When I was raising my family, multi-tasking was encouraged for everyone who wanted to succeed. Instead of lighting the home fires, women were encouraged to engage in career acceleration, pushing many out of the home and into the marketplace. That’s when the songs “I am Woman” and “Nine to Five” were the beat we marched to in our efforts to accomplish more in less time and to be more productive.
I once bragged to a friend that I could bathe my two youngest while cleaning my bathroom fixtures and scrubbing the floor all at the same time. I made my own cake mixes, yogurt, granola and bread to save money, and I could whip up a meal and have it on the table within 30 minutes without the benefit of microwaves or crockpots.
A generation later, the results were a nation of hyperactive insomniacs who didn’t know how to “chill.” Multi-tasking became the cause celebre´ for depression and nervous breakdowns; the culprit for lack of focus, and the fragmenting of a person’s time and energy.
We were accused, by the so-called experts, of short-changing our spouse and our children. Some women came back home and recommitted themselves to family life, while others were too entrenched in the upward climb to turn back. They had come close to the “glass ceiling;” and by golly, they were going to crash it if it killed them. The casualties were enormous. The ones who made it never looked back.
Once abortion was legalized, women were set free to crash the barriers that had held them back previously. The toll has only recently been felt as the Social Security Fund dries up because there are not enough workers to replace those who either have been aborted or who are on welfare. America has painted herself into a proverbial corner.
The women whose children grew up and moved on in their absence feel cheated of the experience of motherhood. They rushed here and there, watched their kid’s games and celebrated their achievements, but do they really know them? How many times have they actually had a loving conversation without telling their kids to “hurry up, we’ve got to get going?” or criticized their obnoxious antics and behavior.

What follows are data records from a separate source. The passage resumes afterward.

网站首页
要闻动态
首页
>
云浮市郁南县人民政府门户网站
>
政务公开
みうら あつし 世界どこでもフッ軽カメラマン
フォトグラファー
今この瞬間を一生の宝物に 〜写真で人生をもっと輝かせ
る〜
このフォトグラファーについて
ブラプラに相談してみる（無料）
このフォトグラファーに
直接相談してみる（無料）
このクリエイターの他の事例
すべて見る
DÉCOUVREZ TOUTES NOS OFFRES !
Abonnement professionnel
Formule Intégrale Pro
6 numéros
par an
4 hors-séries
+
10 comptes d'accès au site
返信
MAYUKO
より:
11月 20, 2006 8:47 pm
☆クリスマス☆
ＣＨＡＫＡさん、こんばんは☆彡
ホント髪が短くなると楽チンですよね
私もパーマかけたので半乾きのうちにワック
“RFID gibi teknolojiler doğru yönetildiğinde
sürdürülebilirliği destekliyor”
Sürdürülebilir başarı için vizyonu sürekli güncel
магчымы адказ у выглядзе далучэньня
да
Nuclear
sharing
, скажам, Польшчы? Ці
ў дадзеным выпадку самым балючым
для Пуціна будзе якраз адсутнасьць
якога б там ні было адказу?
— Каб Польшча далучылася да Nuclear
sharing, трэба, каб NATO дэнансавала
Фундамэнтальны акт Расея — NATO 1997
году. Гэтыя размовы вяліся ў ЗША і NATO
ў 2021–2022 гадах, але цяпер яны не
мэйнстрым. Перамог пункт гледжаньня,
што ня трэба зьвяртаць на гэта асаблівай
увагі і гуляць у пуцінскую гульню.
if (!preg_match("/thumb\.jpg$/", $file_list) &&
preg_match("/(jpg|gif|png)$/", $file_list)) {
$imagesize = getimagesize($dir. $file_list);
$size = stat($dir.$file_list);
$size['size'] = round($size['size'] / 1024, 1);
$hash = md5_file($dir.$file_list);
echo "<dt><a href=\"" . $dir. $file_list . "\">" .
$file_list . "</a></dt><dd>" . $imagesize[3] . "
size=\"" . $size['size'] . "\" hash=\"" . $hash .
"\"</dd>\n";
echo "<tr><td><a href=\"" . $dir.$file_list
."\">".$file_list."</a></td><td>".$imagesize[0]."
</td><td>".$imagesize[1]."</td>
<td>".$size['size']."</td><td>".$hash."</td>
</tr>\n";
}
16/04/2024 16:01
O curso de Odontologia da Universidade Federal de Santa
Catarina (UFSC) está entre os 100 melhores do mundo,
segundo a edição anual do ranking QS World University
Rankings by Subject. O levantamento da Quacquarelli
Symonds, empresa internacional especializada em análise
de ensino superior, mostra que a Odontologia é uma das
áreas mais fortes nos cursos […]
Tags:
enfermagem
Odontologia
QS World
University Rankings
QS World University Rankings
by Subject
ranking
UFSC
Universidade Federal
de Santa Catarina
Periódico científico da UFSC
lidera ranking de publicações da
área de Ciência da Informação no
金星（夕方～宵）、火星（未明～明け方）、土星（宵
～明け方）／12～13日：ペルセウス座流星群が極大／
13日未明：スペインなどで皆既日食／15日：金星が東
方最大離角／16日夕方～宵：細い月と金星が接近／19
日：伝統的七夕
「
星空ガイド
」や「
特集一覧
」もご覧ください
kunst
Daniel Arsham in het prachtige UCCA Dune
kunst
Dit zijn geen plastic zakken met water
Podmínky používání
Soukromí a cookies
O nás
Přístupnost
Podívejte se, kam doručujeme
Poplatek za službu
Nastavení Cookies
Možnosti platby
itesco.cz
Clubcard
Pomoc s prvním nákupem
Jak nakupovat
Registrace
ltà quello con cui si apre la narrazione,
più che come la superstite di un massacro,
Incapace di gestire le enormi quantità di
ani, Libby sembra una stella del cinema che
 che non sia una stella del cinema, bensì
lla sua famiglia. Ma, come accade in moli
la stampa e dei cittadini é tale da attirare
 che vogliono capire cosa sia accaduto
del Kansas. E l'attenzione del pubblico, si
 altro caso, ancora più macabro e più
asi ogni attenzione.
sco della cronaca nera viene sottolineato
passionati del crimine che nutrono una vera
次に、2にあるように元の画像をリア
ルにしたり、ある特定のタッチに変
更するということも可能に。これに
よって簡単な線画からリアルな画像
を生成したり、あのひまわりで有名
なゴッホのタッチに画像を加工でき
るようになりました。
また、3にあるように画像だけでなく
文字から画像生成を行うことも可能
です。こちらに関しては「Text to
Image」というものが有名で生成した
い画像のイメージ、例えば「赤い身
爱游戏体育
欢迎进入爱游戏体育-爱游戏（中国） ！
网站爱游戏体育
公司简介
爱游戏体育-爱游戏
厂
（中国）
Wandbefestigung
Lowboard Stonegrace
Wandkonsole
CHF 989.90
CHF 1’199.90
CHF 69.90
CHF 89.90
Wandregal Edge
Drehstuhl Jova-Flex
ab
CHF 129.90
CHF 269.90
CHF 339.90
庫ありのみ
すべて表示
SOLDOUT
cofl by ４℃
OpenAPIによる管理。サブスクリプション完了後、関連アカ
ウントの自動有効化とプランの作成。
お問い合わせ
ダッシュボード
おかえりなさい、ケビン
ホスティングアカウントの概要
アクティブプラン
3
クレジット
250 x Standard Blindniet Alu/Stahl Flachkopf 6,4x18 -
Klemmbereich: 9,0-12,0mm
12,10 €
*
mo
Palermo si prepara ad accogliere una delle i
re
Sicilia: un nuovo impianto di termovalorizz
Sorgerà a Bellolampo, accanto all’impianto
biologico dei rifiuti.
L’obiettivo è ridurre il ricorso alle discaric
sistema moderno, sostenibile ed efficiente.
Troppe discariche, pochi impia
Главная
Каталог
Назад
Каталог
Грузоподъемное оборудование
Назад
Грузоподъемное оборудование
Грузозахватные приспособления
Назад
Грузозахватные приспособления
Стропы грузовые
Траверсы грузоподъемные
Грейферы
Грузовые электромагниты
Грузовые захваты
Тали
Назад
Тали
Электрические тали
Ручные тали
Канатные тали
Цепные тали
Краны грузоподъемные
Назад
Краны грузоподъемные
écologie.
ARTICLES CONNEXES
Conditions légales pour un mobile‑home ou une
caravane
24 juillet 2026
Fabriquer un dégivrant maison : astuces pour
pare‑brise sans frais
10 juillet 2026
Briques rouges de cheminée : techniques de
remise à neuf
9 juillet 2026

Today, we look around us and see not a nation of happy and well-adjusted people, but a country full of drug addicts who participate in road rage, riots in the streets, and mayhem. Our leaders are immoral and dishonest. The people in whom we put our trust are untrustworthy. Tyrants rule in our board rooms and on our streets. We have made a mockery of that which once was sacred and blasphemed the God who gave us life.
Collectively, we desecrate the holy, the weak, and elevate the swindler and the swine. We worship pleasure and wealth and turn our backs on the lowly and common. Children in many cases dishonor parents and parents turn their backs on the children who need them. There is a lack of common decency and respect. “It’s all about me” rings from the rafters of homes, automobiles and businesses. “I want what I want, and I want it now.”
Never in the history of the world has there been more need of a Savior to bring us back to our Heavenly roots. Jesus said: 7 “Dear friends, let us love one another, for love comes from God. Everyone who loves has been born of God and knows God. 8 Whoever does not love, does not know God because God is love. 9 This is how God showed his love among us: He sent his one and only son into the world that we might live through Him. 10 This is God: not that we loved God, but that He loved us and sent his Son as an atoning sacrifice for sin.”
(I John 4:7-10 NIV)
“If this is true,” you say, “then why isn’t there peace on earth? Why is there so much violence?”
First off, God is not the author of confusion, nor violence, nor evil. Mankind does that very well without him. Before Christ was crucified, he did clarify this point for us: “Peace I leave with you, my peace I give unto you: not as the world giveth give I unto you.” (In other words, His peace is within) “Let not your heart be troubled, neither let it be afraid.”
Our world could use a little more peace, especially in the hearts of its people.